In the following sample, in the training step, set the weight_decay
of 1st parameter group in the optimizer to be adjusted to 0.02 if the change in the loss value compared to the previous step is less than 0.1:
net = Net()
loss_fn = nn.MAELoss()
optimizer = optim.Adam(net.trainable_params(), lr=0.1)
scheduler = optim.lr_scheduler.StepLR(optimizer, step_size=10, gamma=0.5)
last_step_loss = 0.1
def forward_fn(data, label):
logits = net(data)
loss = loss_fn(logits, label)
return loss
grad_fn = mindspore.value_and_grad(forward_fn, None, optimizer.parameters, has_aux=True)

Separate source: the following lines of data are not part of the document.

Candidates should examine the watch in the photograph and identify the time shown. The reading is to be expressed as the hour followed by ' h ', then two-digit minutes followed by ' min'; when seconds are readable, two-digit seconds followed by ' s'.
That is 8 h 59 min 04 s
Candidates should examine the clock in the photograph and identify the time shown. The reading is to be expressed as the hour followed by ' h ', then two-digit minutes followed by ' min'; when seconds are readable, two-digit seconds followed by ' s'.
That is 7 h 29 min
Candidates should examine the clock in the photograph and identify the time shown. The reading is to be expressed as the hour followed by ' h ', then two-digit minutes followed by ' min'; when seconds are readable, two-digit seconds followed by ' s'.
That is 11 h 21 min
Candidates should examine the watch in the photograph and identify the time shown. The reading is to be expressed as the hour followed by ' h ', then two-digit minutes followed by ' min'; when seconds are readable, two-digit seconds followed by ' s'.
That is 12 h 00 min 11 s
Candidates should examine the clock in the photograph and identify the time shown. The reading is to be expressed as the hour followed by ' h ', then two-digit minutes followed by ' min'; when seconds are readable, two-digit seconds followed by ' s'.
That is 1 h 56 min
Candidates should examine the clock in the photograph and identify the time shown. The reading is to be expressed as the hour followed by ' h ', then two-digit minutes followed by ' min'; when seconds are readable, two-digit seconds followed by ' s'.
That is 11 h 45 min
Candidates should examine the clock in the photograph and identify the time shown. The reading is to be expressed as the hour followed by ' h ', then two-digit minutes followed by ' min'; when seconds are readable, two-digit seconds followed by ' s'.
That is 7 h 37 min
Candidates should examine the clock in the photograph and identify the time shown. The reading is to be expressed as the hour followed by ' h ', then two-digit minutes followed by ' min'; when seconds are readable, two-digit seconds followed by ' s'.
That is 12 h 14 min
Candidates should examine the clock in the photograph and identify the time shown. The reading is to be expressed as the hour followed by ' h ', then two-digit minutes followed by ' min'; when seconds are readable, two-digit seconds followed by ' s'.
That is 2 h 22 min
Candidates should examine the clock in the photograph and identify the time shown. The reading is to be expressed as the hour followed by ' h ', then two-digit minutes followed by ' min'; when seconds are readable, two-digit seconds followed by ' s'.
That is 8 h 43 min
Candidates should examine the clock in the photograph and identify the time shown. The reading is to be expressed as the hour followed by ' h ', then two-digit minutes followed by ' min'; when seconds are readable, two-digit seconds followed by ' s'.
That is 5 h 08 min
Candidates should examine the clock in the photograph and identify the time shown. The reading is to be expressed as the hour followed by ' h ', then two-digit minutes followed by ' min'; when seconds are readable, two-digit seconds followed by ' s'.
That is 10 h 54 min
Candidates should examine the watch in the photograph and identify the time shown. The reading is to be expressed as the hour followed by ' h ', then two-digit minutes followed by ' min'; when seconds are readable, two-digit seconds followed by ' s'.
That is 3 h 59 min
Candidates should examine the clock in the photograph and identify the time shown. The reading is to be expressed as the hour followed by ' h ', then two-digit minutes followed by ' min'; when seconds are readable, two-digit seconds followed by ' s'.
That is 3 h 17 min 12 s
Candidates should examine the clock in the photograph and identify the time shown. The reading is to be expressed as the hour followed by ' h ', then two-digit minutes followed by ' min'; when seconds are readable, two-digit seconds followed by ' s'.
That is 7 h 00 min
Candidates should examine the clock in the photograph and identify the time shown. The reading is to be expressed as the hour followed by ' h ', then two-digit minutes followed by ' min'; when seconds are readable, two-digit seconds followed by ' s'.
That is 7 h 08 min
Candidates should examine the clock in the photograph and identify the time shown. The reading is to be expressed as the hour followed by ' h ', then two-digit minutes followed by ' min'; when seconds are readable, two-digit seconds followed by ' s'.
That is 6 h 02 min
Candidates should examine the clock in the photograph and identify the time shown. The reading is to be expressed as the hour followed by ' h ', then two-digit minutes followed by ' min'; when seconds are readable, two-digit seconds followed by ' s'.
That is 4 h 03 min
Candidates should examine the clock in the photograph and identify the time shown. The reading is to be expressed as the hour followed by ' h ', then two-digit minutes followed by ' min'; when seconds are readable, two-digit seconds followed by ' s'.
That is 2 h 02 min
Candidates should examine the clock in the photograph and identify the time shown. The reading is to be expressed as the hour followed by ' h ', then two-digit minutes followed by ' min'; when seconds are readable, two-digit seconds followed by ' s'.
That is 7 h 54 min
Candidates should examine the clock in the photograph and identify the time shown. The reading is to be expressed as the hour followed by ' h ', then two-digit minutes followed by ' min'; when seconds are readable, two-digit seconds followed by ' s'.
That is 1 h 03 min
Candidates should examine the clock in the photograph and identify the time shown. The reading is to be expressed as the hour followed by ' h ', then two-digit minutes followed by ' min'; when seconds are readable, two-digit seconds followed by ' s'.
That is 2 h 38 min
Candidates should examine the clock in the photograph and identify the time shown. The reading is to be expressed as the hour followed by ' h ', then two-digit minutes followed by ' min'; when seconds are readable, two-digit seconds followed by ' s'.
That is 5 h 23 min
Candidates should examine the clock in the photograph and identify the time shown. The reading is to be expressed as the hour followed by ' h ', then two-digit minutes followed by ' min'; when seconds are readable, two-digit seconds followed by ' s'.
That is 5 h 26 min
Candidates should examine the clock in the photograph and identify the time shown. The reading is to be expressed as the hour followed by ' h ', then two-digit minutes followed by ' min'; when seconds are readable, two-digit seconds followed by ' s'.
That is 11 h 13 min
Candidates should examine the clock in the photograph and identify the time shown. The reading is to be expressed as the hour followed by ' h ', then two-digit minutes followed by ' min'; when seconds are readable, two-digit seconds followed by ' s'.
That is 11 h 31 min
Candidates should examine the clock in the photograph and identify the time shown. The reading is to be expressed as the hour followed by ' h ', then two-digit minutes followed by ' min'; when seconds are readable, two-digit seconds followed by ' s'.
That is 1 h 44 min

def train_step(data, label):
(loss, _), grads = grad_fn(data, label)
optimizer(grads)
if ops.abs(loss - last_step_loss) < 0.1:
optimizer.param_groups[1]["weight_decay"] = 0.02
return loss
Customized Optimizer
In the same way as the Customized Optimizer above, a custom optimizer can also inherit from the optimizer base class experimental.optim.Optimizer and override the __init__
method and construct
method to set your own parameter update strategy.